Records from a data source
-------

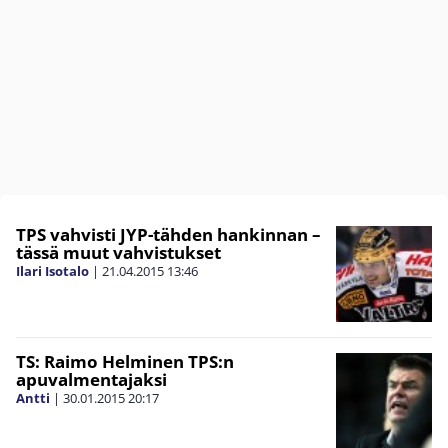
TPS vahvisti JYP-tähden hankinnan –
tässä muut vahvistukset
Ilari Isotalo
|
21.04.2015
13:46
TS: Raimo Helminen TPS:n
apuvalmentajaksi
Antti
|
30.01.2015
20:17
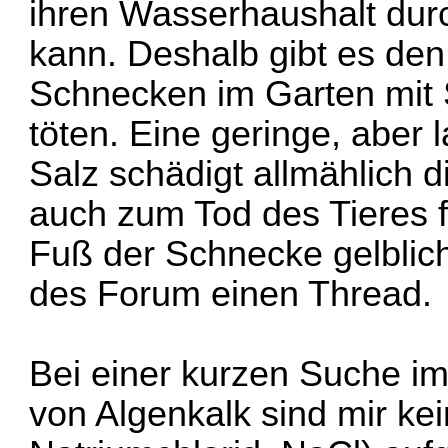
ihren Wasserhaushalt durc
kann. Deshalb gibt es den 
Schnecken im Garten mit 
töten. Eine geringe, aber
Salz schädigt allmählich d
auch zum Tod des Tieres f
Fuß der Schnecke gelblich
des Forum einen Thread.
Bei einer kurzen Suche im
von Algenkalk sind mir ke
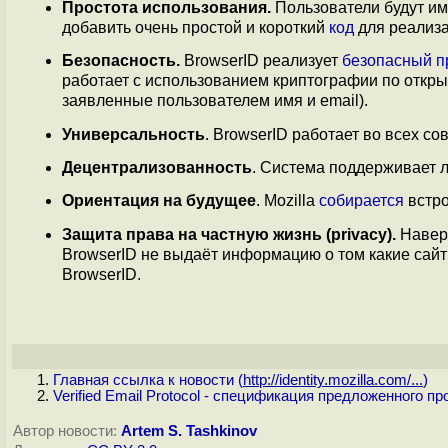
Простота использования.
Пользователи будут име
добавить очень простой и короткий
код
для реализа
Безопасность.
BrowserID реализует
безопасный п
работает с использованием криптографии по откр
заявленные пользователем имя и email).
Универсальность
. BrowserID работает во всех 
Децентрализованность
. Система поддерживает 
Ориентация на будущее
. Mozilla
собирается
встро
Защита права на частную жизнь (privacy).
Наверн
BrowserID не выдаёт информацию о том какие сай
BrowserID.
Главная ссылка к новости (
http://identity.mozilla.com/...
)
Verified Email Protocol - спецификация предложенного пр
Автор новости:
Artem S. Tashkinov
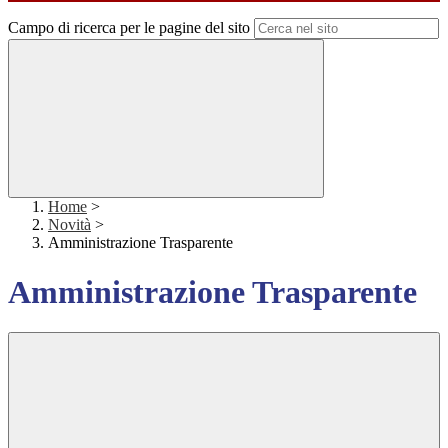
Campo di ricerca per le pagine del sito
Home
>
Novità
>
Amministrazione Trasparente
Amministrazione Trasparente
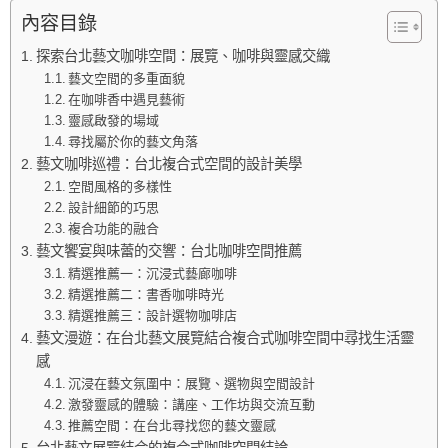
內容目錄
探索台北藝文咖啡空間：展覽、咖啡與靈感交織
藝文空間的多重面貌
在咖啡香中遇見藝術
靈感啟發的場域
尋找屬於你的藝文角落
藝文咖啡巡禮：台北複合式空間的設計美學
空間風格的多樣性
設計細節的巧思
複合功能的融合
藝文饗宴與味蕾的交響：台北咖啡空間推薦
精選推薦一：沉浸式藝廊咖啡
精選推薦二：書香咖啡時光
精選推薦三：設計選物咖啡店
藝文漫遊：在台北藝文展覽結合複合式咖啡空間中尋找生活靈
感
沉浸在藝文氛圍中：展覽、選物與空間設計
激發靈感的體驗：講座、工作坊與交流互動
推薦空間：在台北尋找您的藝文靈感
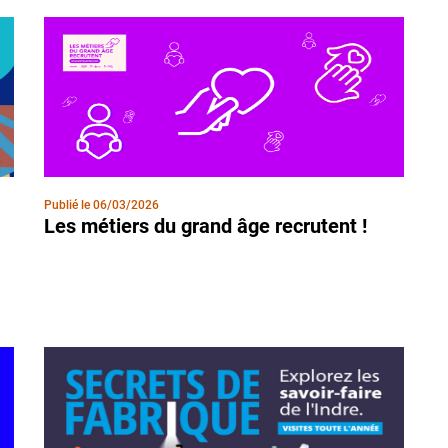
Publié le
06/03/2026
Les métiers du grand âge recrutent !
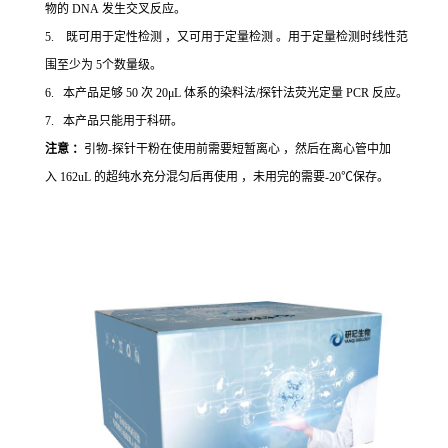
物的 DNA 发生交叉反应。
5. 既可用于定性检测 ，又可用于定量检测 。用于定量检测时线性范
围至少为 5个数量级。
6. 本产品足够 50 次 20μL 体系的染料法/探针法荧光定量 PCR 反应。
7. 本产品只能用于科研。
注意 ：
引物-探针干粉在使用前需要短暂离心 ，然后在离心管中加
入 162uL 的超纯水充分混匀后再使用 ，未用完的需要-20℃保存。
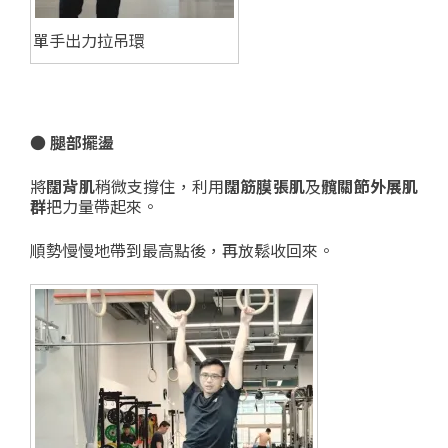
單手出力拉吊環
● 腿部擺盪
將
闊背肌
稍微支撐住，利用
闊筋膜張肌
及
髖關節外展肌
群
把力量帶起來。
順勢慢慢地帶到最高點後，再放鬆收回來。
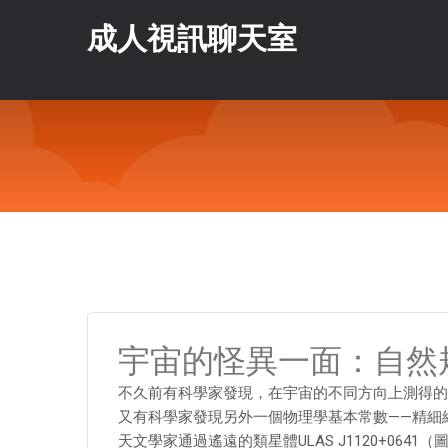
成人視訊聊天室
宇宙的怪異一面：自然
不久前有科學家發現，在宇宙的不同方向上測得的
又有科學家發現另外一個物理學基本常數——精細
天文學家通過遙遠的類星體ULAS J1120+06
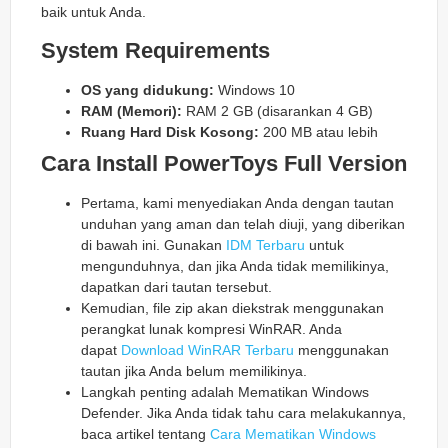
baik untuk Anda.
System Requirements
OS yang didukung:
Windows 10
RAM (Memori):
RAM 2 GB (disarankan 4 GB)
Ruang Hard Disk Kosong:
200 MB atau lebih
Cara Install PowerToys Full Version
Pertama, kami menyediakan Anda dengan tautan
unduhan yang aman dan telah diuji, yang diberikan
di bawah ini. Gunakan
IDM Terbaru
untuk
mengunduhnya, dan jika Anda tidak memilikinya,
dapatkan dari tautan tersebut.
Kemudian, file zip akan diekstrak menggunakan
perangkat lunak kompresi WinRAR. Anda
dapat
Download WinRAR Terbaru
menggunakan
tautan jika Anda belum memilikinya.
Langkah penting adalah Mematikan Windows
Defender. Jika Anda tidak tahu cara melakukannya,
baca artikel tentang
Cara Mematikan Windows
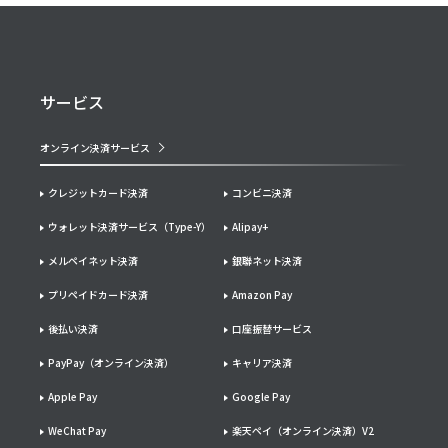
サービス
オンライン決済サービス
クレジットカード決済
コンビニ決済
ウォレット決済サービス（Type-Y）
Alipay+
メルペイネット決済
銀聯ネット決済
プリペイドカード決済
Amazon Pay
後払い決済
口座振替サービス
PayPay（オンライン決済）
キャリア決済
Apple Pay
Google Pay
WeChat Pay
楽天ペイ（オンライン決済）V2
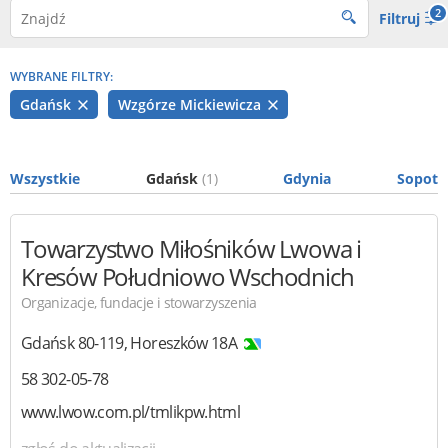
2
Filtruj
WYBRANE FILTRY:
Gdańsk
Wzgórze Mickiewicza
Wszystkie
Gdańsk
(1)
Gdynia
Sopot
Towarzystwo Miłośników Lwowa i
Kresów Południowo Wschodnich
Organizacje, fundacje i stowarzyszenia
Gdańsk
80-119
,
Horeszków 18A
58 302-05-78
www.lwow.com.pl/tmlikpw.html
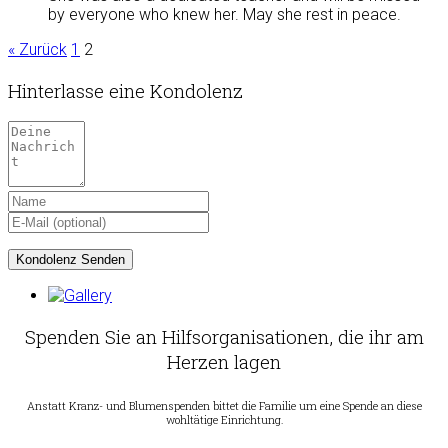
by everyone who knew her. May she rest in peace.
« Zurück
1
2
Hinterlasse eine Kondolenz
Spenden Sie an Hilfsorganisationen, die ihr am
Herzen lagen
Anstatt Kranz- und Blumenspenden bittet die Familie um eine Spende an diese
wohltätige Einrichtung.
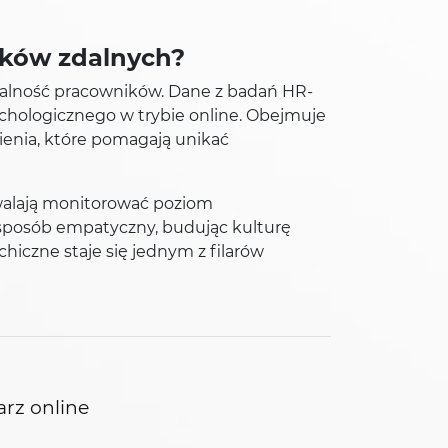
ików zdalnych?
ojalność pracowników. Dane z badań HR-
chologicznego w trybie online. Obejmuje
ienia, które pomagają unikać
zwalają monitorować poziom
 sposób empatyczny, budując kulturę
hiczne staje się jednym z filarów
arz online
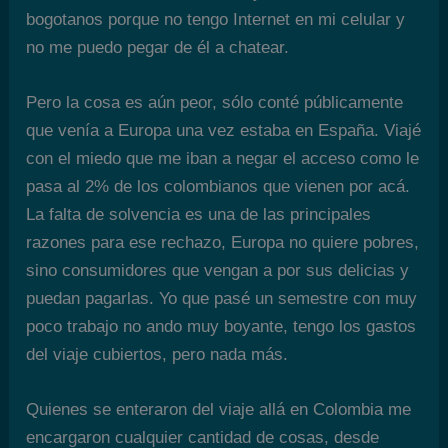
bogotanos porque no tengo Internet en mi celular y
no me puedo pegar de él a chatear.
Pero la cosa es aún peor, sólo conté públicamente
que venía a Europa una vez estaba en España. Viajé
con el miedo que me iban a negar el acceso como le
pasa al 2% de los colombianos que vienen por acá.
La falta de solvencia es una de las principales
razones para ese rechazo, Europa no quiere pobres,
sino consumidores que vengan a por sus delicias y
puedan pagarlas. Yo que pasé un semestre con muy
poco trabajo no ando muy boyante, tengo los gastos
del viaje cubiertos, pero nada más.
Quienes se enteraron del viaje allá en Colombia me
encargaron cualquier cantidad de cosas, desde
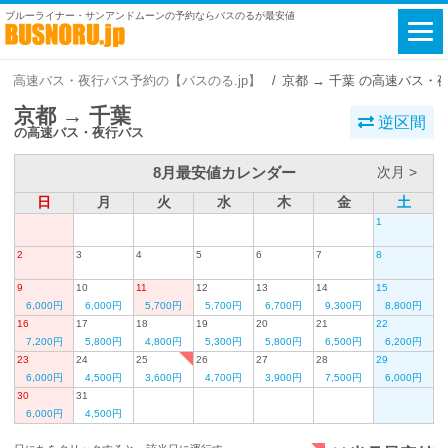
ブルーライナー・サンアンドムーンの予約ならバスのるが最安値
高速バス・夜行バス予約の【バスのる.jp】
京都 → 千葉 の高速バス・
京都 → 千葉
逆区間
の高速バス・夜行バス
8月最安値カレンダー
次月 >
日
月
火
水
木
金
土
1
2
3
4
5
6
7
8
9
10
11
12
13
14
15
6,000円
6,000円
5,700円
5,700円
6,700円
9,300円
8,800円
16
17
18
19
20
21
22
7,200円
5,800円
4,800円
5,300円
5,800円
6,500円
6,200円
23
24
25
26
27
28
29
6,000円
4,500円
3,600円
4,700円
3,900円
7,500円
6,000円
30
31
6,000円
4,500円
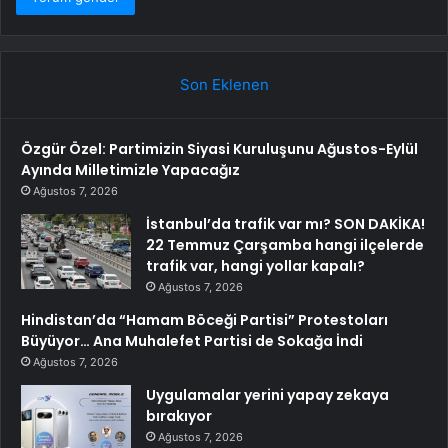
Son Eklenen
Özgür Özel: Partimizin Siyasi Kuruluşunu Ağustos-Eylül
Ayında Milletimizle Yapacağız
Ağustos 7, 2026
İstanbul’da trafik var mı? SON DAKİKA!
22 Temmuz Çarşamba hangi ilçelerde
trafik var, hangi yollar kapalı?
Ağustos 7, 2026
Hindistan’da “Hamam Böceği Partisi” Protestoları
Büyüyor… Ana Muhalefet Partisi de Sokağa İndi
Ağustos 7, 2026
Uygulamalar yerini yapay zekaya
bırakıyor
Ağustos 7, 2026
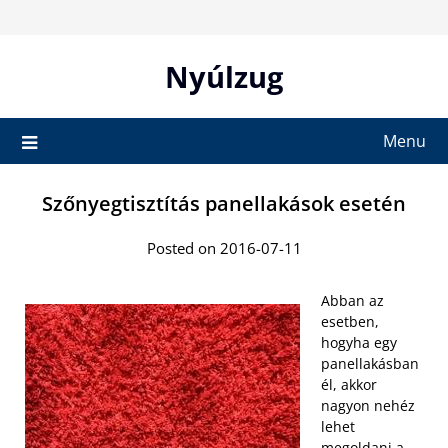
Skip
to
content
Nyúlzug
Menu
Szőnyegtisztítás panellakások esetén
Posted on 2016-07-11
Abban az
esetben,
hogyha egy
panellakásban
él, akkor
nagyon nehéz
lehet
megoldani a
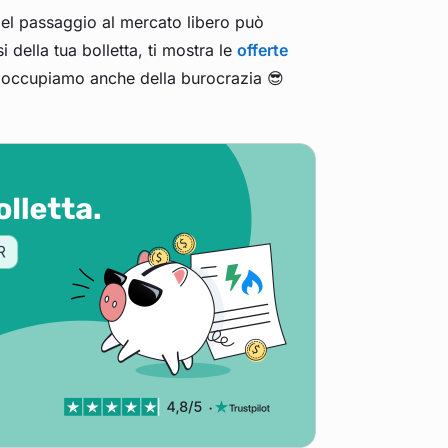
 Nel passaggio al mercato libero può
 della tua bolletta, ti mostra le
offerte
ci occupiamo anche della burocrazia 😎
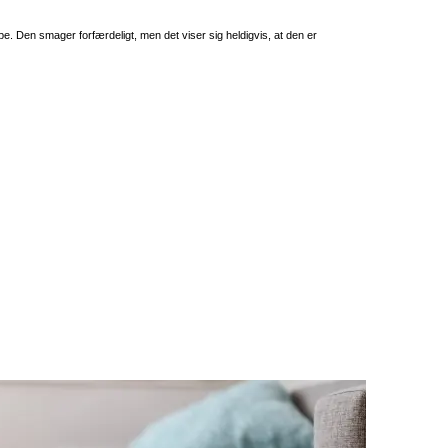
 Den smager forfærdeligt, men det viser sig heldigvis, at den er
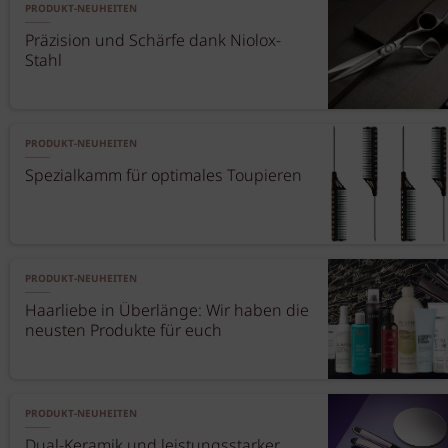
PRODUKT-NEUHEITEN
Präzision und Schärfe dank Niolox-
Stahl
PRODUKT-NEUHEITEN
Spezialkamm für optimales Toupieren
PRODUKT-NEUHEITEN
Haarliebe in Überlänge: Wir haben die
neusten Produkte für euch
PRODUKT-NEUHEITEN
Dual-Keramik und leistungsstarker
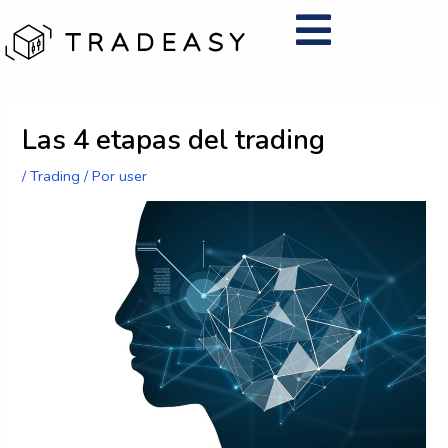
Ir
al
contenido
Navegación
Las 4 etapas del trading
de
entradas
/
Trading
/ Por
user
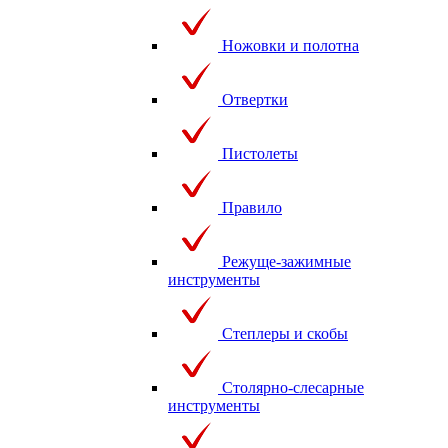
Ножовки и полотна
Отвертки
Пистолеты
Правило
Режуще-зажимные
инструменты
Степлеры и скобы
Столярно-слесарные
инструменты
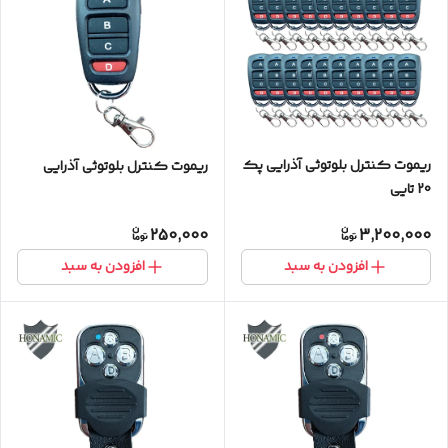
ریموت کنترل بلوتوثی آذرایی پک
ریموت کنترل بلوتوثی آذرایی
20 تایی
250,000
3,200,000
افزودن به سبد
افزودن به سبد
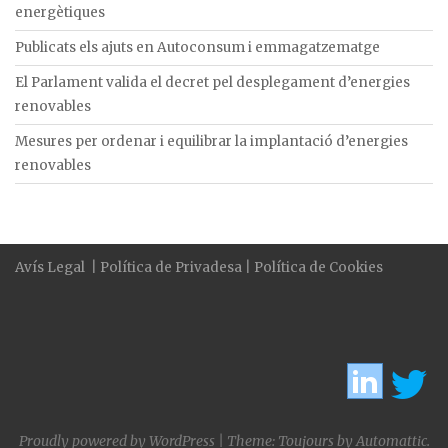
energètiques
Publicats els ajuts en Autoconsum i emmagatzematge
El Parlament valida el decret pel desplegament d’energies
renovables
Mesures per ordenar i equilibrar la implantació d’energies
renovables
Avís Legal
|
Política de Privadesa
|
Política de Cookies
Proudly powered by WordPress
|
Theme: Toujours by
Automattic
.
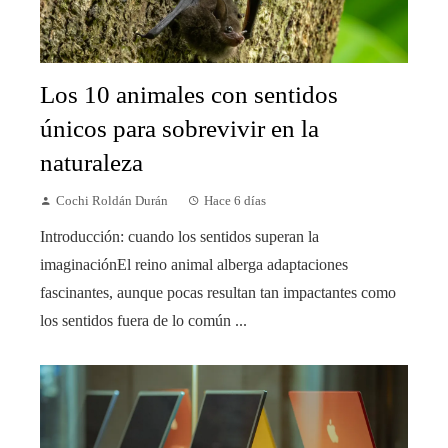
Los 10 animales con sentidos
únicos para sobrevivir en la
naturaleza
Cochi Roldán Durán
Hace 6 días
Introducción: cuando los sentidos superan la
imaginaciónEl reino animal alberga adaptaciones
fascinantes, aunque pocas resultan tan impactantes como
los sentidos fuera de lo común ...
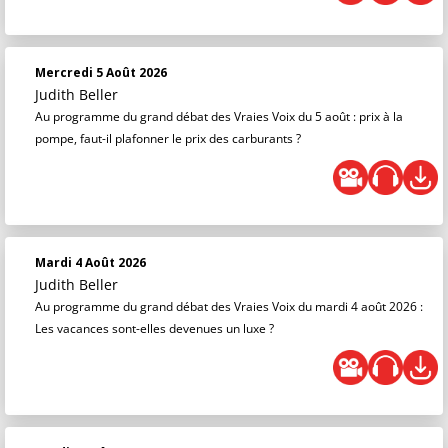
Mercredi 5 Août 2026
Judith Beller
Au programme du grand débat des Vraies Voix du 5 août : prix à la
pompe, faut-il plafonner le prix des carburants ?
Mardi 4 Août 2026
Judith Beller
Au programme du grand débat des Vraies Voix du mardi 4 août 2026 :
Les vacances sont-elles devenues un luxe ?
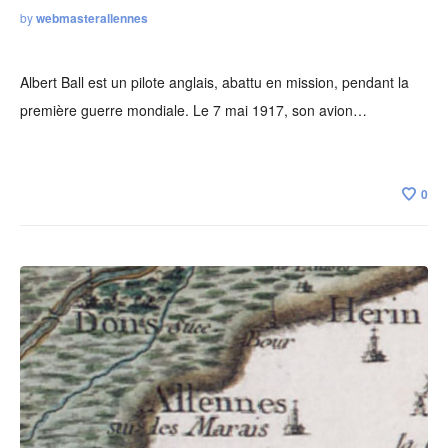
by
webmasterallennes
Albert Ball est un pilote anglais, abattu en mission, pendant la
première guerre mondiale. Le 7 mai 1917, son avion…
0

-------

TASK DIRECTIONS
Render everything from the start of the records down to the line containing "von Algenkalk sind mir ke" as a numbered list. Skip blank lines and leave the pictures out.

SOLUTION BELOW
1. TPS vahvisti JYP-tähden hankinnan –
2. tässä muut vahvistukset
3. Ilari Isotalo
4. |
5. 21.04.2015
6. 13:46
7. TS: Raimo Helminen TPS:n
8. apuvalmentajaksi
9. Antti
10. |
11. 30.01.2015
12. 20:17
13. ihren Wasserhaushalt durc
14. kann. Deshalb gibt es den 
15. Schnecken im Garten mit 
16. töten. Eine geringe, aber
17. Salz schädigt allmählich d
18. auch zum Tod des Tieres f
19. Fuß der Schnecke gelblich
20. des Forum einen Thread.
21. Bei einer kurzen Suche im
22. von Algenkalk sind mir ke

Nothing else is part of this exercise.